To assemble a bid, Drabinsky has enlisted the help of New York investment adviser Roy Furman, who helped Cineplex acquire the Plitt theater chain earlier this decade. The Drabinsky-led group apparently has been unable to meet with the seven directors charged with soliciting bids.
Furman did not return a reporter’s call Monday, but the Toronto Globe & Mail quoted the investment banker as saying: “We have been prepared for quite a while to sit down with them and meet, but we have not had that meeting.”
Alienated MCA
According to the Canadian newspaper, Furman did not divulge the nature or timing of his clients’ bid.

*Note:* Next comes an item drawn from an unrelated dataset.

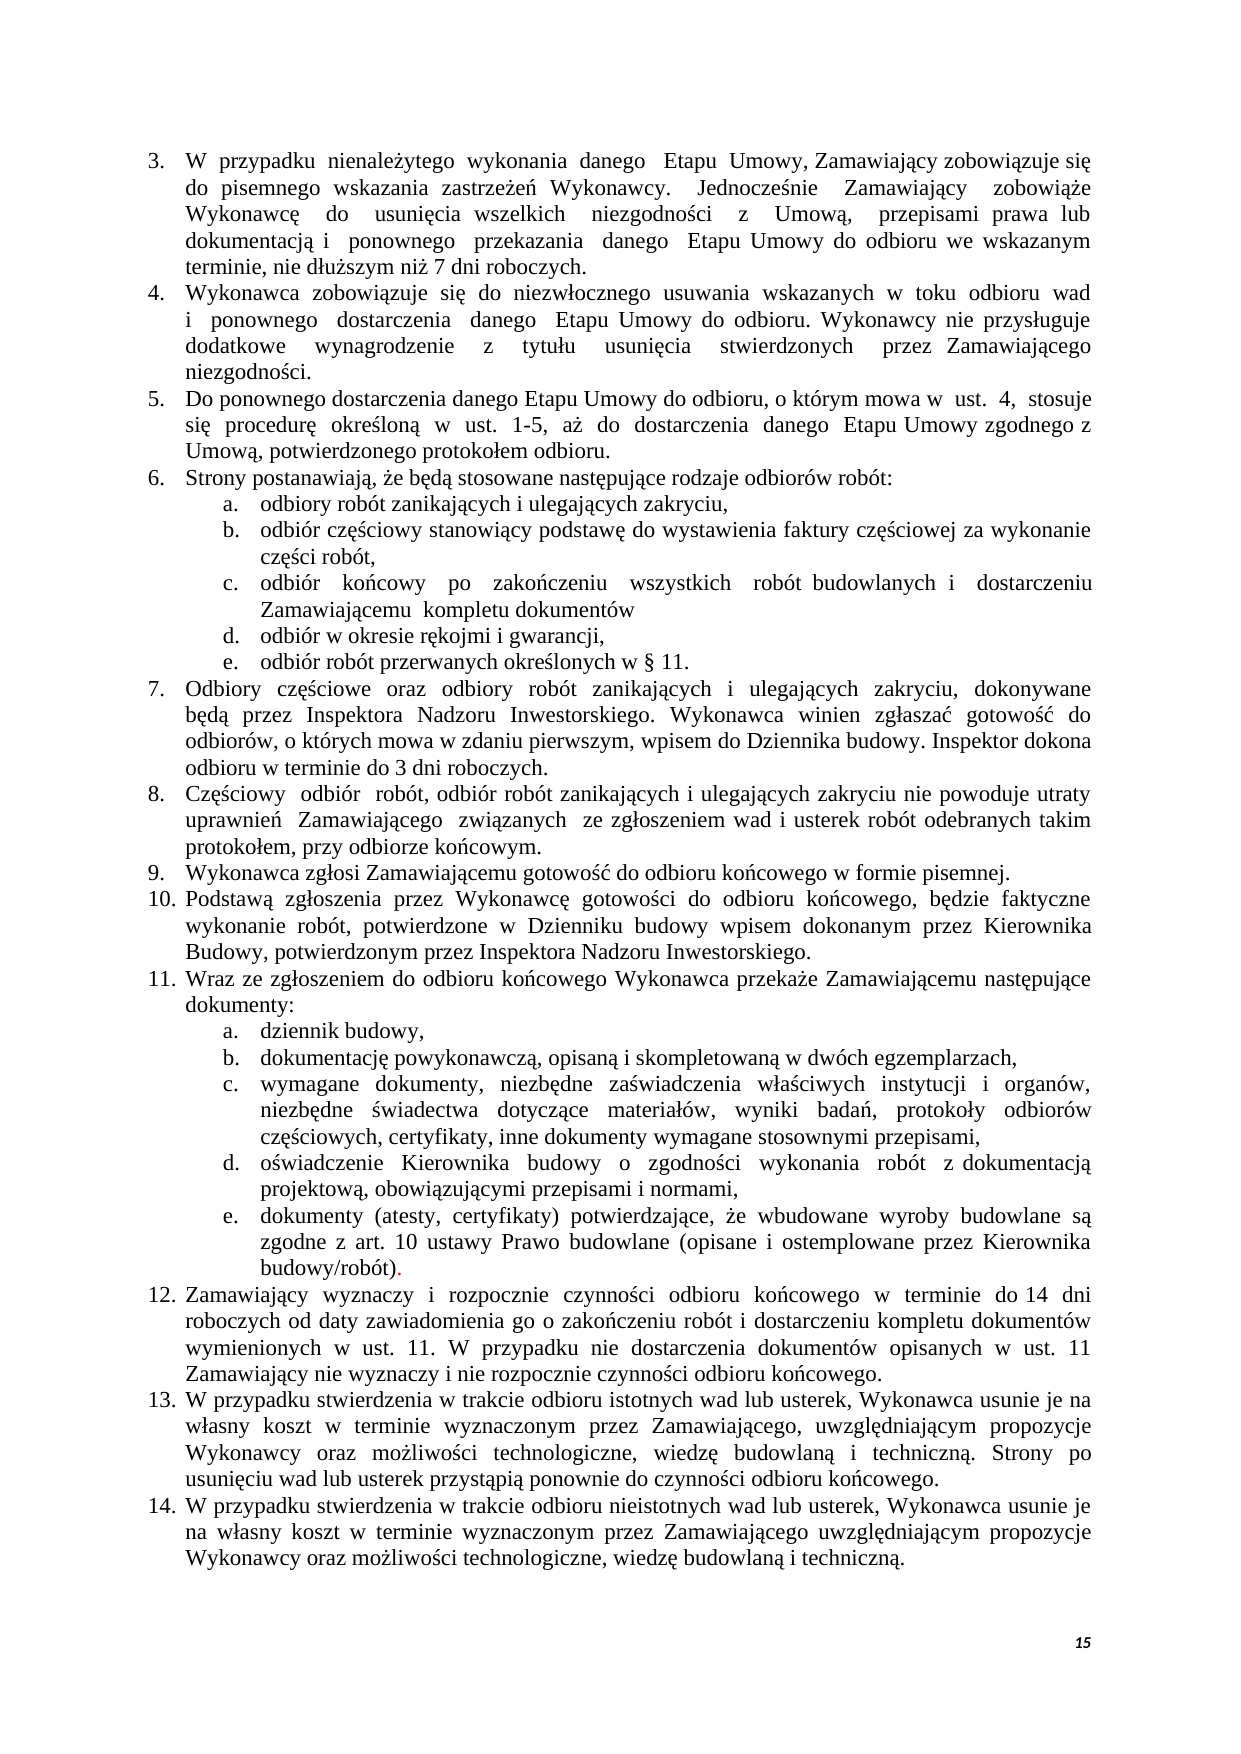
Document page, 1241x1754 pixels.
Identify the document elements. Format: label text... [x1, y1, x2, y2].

list W przypadku stwierdzenia w trakcie odbioru nieistotnych wad lub usterek, Wykonawca usunie je na własny koszt w terminie wyznaczonym przez Zamawiającego uwzględniającym propozycje Wykonawcy oraz możliwości technologiczne, wiedzę budowlaną i techniczną. [148, 1492, 1093, 1571]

Hollywood and Wall Street executives have wagered that Drabinsky would have difficulty raising money for a bid. The aggressive Cineplex chairman has waged highly publicized fights with nearly half of the major film suppliers, and his management’s financial reporting practices have come under attack.
Drabinsky alienated MCA by plotting to buy a block of Cineplex stock from the Charles R. Bronfman family without offering a similar price to other shareholders. MCA was enraged, and Canadian regulators eventually sided with the U.S. entertainment giant to block the transaction in April.
Since his failed coup, Drabinsky has been forced to share the chairman’s office with MCA’s Paul and a Bronfman representative.